In the immature Internet era, a consumer Internet company would likely invest this money into R&D by hiring engineers, product managers, or designers
The dominant startups today tell a different story. As a marketplace with a physical component – say, food delivery or ridesharing – you might spend this money on local ops and supply acquisition
Growth: higher SG&A spend means more predictable growth
There is a silver lining: as Internet companies invest more into SG&A, they’ll have a clearer understanding of their growth levers.
For SG&A-heavy companies that dominate today’s startup ecosystem, headcount is now more causal than resultative of growth.
Financial operationalization: Sand Hill Sachs
*As a prospective founder, don’t be scared off by the increasingly zero-sum nature of Silicon Valley. This dynamic presents an opportunity to build the financial layer of tech, similar to what Goldman Sachs did for the rest of corporate America.
What is Goldman Sachs? Goldman is a financial layer on top of corporate America, helping to fuel its growth.*
VCs: take risk on vision, not on numbers
VC dollars should be reserved for R&D, not S&M or G&A.
If new Internet startups are increasingly competing with Internet-first incumbents, what would a promising Internet startup founder look like today? There will certainly always be value in fresh perspectives from industry outsiders. But on a relative basis, founders with 1) experience in growing online businesses, or 2) pre-existing distribution advantages will have a premium that didn’t exist before.
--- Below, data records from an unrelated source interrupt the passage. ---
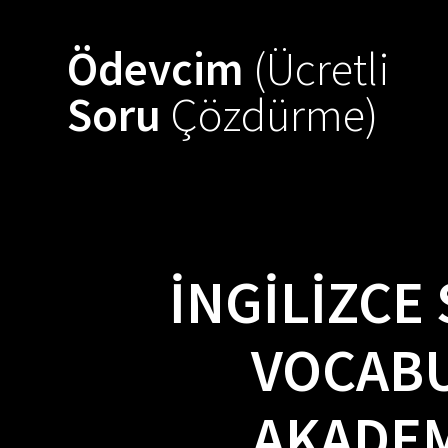
Skip
to
Ödevcim
(Ücretli
content
Soru
Çözdürme)
İNGILIZCE
VOCABU
AKADEM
In the 1990s and 2000s, computer science was the dominant major by almost any metric: financial success, career impact, social capital
In a maturing Silicon Valley, what career paths will be rewarded?
We may see a reacceleration in fields like biology or mechanical engineering as we build platforms beyond the Internet.
Perhaps ahead of the curve, many of the CS majors at Stanford no longer want to be engineers. Being a product manager or chief of staff is the new post-college status symbol.
Boris Mann: When tailwinds vanish
When Tailwinds Vanish has been a baseline article that I've shared with a lot of people
I've picked out a bunch of quotes below that fit my thesis of deep tech startups, because that's my interest and preference and the path we're following with Fission.
The focus of this article is on venture funded startups. I think the corollary is that a recurring revenue B2B SaaS startup is more likely to be in a long tail of software small business
This also supports the IndieVC hypothesis.
Jan'2024 Boris Mann: I think more software businesses will be small business (SmallCo, Micro-SaaS) rather than venture fundable... funding deep tech innovations is a hard problem... Things like the Venture Studio have applicability to both deep tech and execution focused businesses.